El Primer Error.

No es una buena forma de iniciar una relación hacerlo con la filosofía de que esa persona me haga feliz. Ya sé que puede chirriar de inicio la entrada del post pero tengo el pleno convencimiento de ello.

Y es que es muy habitual escuchar eso de “encontrar a alguien que me haga feliz”. Me parece que es poner demasiado peso en el otro para sacudirse uno las pulgas de la propia responsabilidad que tiene de tirar su vida adelante. Lo mismo vale para eso de “alguien que me haga reir”, “con quien me lo pase bien”, “que me divierta”, “que no me aburra”, …
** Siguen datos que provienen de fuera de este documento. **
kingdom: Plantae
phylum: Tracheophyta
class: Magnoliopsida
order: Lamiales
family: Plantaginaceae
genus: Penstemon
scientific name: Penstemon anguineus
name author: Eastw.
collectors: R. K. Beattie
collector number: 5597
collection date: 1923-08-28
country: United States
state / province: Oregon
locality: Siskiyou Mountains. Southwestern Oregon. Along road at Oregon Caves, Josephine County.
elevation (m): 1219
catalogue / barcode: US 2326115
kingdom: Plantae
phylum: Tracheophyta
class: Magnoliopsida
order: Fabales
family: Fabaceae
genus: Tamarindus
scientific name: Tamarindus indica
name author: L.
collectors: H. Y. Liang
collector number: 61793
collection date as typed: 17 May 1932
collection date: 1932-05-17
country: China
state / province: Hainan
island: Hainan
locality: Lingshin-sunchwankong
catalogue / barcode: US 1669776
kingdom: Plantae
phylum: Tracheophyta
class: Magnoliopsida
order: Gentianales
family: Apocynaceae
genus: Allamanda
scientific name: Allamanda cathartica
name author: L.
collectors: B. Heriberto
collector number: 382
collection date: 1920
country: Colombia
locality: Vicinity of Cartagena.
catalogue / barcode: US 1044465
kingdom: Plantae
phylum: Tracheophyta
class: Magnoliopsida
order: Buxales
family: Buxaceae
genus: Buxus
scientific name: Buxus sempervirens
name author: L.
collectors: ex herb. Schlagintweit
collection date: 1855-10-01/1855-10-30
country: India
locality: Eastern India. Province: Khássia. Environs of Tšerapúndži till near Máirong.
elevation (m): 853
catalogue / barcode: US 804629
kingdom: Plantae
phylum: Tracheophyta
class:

Creo que la relación de pareja debe ser un encuentro honesto entre dos personas con la finalidad de compartir, pactar, transigir, cooperar, colaborar, etc… pero no una forma de poner en manos del otro el destino y la suerte de todo un futuro. Se sigue siendo autónomo a pesar de tener pareja, y malo si se pierde eso de vista.

Una pareja no debe ser un parche a un mal momento, ni una tirita a una herida que sangra o una solución de emergencia, o a la desesperada, contra la temida soledad. Tampoco un remedio al tedio o al aburrimiento que seguro esconden causas más profundas.

Es cuando uno se encuentra bien, cómodo consigo mismo y feliz, cuando está más capacitado para ser honesto tanto con él mismo como con el que pueda venir. Será el momento de mayor libertad y el más adecuado para decidir y dar el paso de compartir con otro, y no de entregar a nadie la responsabilidad de una felicidad ajena.